(Saved data entries)
•••••

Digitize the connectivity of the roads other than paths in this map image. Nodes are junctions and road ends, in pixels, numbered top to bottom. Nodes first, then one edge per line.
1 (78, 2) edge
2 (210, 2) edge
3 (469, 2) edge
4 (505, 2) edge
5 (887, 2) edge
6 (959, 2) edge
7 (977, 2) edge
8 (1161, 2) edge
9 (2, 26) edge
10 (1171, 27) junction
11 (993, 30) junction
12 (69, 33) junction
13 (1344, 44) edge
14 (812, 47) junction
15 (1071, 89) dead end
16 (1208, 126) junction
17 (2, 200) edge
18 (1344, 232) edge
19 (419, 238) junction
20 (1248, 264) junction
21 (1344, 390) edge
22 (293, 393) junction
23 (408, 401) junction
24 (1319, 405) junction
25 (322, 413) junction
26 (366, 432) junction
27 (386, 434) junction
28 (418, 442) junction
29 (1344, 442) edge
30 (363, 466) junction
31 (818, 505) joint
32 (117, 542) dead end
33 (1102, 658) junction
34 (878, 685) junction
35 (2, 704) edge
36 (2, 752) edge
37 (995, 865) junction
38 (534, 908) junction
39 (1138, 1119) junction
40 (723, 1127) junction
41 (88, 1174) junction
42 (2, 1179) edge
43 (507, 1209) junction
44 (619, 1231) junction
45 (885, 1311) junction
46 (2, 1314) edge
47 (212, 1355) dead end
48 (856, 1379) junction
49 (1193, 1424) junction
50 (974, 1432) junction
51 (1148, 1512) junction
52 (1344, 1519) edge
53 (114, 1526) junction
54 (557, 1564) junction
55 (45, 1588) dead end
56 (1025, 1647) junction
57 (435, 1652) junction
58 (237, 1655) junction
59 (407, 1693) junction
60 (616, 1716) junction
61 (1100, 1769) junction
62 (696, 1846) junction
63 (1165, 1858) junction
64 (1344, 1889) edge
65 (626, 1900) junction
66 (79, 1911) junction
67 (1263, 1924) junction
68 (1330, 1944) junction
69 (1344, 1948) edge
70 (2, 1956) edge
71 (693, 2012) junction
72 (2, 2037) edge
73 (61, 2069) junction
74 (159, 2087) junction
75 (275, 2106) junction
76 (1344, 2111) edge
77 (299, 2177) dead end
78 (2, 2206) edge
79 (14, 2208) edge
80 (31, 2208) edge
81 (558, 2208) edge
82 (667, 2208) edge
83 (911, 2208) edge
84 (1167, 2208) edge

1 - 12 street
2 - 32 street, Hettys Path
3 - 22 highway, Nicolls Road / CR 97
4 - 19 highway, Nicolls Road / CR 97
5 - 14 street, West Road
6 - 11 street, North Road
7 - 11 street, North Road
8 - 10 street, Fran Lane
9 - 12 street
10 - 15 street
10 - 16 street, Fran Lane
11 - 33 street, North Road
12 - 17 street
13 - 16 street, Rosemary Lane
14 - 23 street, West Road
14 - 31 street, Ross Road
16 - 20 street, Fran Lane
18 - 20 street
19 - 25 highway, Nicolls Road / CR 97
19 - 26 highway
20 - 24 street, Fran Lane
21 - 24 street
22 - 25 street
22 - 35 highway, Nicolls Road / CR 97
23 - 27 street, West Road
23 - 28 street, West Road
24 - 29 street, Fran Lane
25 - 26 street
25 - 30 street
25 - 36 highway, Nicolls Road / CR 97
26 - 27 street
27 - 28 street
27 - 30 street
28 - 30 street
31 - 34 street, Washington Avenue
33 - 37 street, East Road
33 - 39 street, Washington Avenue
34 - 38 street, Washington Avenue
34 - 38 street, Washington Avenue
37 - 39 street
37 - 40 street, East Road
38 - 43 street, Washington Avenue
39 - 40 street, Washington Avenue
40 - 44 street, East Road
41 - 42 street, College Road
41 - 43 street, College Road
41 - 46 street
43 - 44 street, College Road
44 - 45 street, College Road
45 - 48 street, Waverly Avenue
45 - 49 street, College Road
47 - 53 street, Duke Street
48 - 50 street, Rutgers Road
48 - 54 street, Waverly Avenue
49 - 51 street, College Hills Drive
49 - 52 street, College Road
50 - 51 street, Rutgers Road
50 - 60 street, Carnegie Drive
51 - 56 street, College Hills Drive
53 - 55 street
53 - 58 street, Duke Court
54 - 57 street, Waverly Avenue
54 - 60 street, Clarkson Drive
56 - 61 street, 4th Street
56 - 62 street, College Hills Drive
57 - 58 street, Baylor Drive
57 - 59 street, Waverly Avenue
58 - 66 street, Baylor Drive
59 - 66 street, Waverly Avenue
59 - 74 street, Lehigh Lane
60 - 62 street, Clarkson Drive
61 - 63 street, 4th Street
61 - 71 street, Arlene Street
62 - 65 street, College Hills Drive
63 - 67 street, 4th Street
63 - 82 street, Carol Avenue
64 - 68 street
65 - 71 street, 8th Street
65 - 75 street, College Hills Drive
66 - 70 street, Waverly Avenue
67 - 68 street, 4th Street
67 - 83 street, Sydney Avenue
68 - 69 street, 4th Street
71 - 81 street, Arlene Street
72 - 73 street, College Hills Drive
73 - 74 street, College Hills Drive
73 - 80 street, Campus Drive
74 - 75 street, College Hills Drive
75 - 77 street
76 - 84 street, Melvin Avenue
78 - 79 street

•••••

» WHAT THE EXERCISE ASKS
If a line in the records contains the string "Lane", copy it out.

» PROBLEM SOLUTION
8 - 10 street, Fran Lane
10 - 16 street, Fran Lane
13 - 16 street, Rosemary Lane
16 - 20 street, Fran Lane
20 - 24 street, Fran Lane
24 - 29 street, Fran Lane
59 - 74 street, Lehigh Lane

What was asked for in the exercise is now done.